People who are saying to Obama's statement (about his family and his childhood years in Indonesia outranking his senate trips), "Oh puh-leeze, I visited Paris, and that doesn't make me a foreign policy genius" don't get his point only because, like most Americans, they haven't really lived outside the country in an integrated way (i.e. not the same thing as study-abroad, yo.). Having grown up outside America in yet another part of the world, I know that living somewhere before the formative age of ten is absolutely huge in shaping your worldview, and everyone I know who, as a child, has had to be a cultural outsider trying to fit in another culture gets this. (And sorry, being an insulated military dependent doesn't compare to Obama's childhood experience, as has been ignorantly suggested. The kid was in put local schools, for goddness' sake!)

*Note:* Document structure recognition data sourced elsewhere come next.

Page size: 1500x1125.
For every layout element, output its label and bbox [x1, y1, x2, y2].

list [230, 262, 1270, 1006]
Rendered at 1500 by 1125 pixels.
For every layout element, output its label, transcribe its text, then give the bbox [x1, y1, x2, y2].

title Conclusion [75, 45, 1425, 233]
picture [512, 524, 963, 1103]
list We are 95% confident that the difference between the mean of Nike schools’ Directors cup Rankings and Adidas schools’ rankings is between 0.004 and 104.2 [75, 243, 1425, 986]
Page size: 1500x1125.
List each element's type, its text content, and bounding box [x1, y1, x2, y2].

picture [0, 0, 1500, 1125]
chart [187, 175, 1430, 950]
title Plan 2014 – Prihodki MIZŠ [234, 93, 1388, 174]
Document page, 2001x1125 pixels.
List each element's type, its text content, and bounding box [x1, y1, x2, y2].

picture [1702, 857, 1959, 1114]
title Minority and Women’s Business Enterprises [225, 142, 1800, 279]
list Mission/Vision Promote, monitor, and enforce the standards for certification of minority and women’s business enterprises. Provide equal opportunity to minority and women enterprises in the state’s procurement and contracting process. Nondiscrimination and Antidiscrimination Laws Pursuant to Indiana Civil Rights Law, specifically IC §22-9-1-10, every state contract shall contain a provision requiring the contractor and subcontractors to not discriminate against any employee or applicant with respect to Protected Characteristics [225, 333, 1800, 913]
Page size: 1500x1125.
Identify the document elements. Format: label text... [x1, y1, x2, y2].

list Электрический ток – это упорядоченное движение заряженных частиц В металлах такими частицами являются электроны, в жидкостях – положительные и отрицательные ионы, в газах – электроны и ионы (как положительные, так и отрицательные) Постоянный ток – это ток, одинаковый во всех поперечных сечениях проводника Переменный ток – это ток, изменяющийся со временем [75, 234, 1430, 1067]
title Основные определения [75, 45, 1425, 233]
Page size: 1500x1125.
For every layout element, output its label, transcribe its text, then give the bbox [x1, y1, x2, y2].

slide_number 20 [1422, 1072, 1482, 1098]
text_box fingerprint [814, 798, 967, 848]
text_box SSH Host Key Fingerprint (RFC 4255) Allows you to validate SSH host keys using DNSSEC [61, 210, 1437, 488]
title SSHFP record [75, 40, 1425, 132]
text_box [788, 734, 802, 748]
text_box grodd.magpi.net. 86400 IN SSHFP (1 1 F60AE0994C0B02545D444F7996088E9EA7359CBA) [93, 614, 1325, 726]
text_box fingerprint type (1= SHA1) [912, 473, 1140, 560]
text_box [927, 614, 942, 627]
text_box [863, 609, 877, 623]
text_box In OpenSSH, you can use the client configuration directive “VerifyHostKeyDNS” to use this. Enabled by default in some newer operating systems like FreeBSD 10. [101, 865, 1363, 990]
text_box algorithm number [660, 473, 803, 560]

No matter what sort of cultural dissonance you struggle with as a child, your appendages stuck in different worlds like a seemingly impossible Twister pose, you learn to respect people different from you--and learning real respect like this as a child gives you priceless experience that shapes the rest of your life. You learn to recognize that not everyone thinks like you and that they deserve to be understood within their own context--just as you'd want them to try to understand you. For that matter, a Third-Culture Kid's intimate knowledge that more than one valid context (not just your own) actually exists is, in and of itself, experience that a majority of Americans have the luxury of avoiding. But as deceptively simple as this kind of experience may appear to the kind of American that Hillary was shaped to be, we'd all have to agree that this is way more experience than our last few decades of presidents could hope to claim.
At the end of the day, all this talk of Experience alone will continue to be pointless (and weird) unless we--average Americans that we are--start caring more about the missing fill-in-the-blank qualifiers preceding this ever-needful quality. And at the end of the day, the kind of experience we choose in a leader will largely determine what kind of experience we will have of the world outside our borders--and the kind of experience that outside world will have of us.